Мне хотелось узнать, ждет ли он чего, надеется ли на что-нибудь. Только я опасался, что не поймет Шакир вопроса. Ан нет, понял; глаза осветились, расширились, помолодели.
— Все будит хароший…
— Так где же хорошо-то, — донимал я его, — посмотри, как ты нуждаешься…
— Сичас нет — и плоха… А когда будит — харошо будит.
— Ты уж не доживешь, Шакир.
— Девчонка жить будит, дочка жить будит…
— А знаешь ты, что такое совет?
— Совет? — переспросил он. — Совет знаю, ходил совет..
— Нет, ты знаешь ли, как он выбирается и что он делает?
Как ни силился Шакир что-то мне объяснить — понять было невозможно. Я стал ему объяснять. Смеется радостно, останавливает меня среди луж и навозных кучек. Извозчики и автомобили обдают грязью, а мы стоим, и возбужденный Шакир, глядя мне в глаза, спрашивает торопливо:
— Бедный человек не будет?
— Не будет, Шакир.
— Все работать будим?
— Все…
— Ленин оказал?
Я радостно вздрогнул от этого вопроса. Мы про Ленина еще не говорили с ним ни слова, Шакир назвал его имя первый.
— Так, значит, и он, этот вот темнейший человек знает, знает и чувствует, что имя Ленина можно называть лишь там, где говорят о труде, что Ленин и труд — одно и то же.

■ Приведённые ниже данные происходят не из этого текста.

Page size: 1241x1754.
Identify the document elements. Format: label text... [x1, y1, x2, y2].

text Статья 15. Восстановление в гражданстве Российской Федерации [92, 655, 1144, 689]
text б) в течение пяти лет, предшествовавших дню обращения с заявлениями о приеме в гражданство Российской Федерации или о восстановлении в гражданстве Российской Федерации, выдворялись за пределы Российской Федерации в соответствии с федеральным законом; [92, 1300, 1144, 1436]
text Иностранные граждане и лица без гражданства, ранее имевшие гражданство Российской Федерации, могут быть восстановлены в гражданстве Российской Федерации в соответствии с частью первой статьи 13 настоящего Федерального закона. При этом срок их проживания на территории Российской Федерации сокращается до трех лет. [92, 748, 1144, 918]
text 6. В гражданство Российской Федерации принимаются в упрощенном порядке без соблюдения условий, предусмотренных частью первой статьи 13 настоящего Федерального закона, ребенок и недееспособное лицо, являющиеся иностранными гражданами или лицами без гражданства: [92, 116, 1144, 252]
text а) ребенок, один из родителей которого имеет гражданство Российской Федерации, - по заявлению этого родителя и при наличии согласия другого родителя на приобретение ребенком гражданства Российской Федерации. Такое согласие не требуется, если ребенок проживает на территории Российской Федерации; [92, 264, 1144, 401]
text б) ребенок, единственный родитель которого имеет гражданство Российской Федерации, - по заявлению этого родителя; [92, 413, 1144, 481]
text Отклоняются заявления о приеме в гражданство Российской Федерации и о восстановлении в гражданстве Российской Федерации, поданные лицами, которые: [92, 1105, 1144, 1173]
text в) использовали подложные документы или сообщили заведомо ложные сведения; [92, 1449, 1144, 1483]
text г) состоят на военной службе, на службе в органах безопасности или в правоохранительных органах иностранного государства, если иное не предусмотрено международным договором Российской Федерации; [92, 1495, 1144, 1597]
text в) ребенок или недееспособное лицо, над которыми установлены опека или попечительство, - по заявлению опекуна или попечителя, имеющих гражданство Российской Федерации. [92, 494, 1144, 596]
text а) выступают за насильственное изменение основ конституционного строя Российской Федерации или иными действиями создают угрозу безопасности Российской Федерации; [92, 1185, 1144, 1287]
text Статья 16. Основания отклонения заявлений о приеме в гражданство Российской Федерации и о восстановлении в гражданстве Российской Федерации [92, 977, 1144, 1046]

Перескажешь ли все, что говорили мы за двухчасовую дорогу. Только я заметил, прощаясь, что Шакиру слова мои запали на душу, что они ему радостны, что редко-редко, может быть — никогда не говорили еще с ним так, как это вышло теперь…
Взяв краюху хлеба в обе руки, погладывая ее с концов, он уходил от меня веселый и довольный, на свою далекую «Тагански», к голодающей малютке-дочке.
10/III 1922 г.
По малину
С Борисом Федоровичем на ночь собрались итти по малину. Места кругом он знает превосходно, тридцать лет ходит по лесам. В девятом вышли, захватили в узелок яйца, хлеб, соль, ватрушки. Корзиночки взяли порядочные, фунтов на десять: «Наберем, — говорит, — ничего, я и больше, по ведру зараз набирал». Пошли. Дорожка по-над озером, идет сначала берегом, а дальше уходит в глубь дремучего соснового бора. Зачались обычные дорожные разговоры— про разное, что в голову придет.
— Леса тут у нас глухие, — говорил он, — глухие, а спокойные. Не было еще случаев, чтобы погибал человек. Разве зимой только замерзнет который, заблудившись. А летом— благодать! Даже девчонки малые и те, как только ночь, а дороги нет — марш на дерево. Притулятся там словно белки — и ничего себе, до самого света. А как солнце подымется, побегут куда-нибудь, на сторожку придут, сторожек тут много кругом, из сторожки и к дому придут… Один раз только, помню, годов тому будет пятнадцать, кучер из Оптиной помещика увез на железную дорогу. Ехал обратно, а его три молодца и задержали, убили и лошадь угнали. Поймали их потом… Один случай знаю за всю жизнь, и тот у железной дороги, не в лесу, а леса наши тихие. И зверь не трогает. Собирал я так-то малину по канаве, а впереди, шагов за сорок — медведь. Поднялся на задние лапы, посмотрел на меня — чего, дескать, мешаешь малину есть… Посмотрел, да и в лес ушел от малинника, а я собирал за него. Самый-то спелый куст выбрал, подлец! Али случай был. Мужичок на телеге ехал. Едет-едет, а лошадь как зафыркает, забьется в оглоблях, нейдет, да и ну тебе. Што за притча, не поймет мужик. Он ее и хлестать, он и гонит, а лошадь бьется, нейдет. Тут он кверху глянул — ан, на дерево медведь забрался, сидит. Смотрит и смотрит, глазами блестит. Ай мужик-то робкий был, как закричит благим матом, лошадь-то перепугал, она и кинулась обратно. Лошадь скачет, а мужик, знай, кричит. Близко косили, набежали мужики. Што да што — он и слова молвить не умеет. Как отдышался — медведь, говорит. Где медведь? Рассказал — они и пошли. А как подходили, Миша слез издалека да и давай валежник месить, улепетывает, только хруст по лесу по всему пошел… Спокойный зверь, никогда, чтобы самому привязаться первому, не тронь его — уйдет… Я гляжу, — заключил Борис Федорыч, — это всегда так случается. Миша вот любит малину, мед, сладкое все любит, а сладость навсегда расслабляет и добродушье дает. Вот он и добрый. Всякий зверь, что сладкого много ест, добрый. И человек даже так, только уж не тронь, а тронешь — такая тут ярость будет, что и у «горького» нехватит ее: все перешибет, сгрызет, изломает.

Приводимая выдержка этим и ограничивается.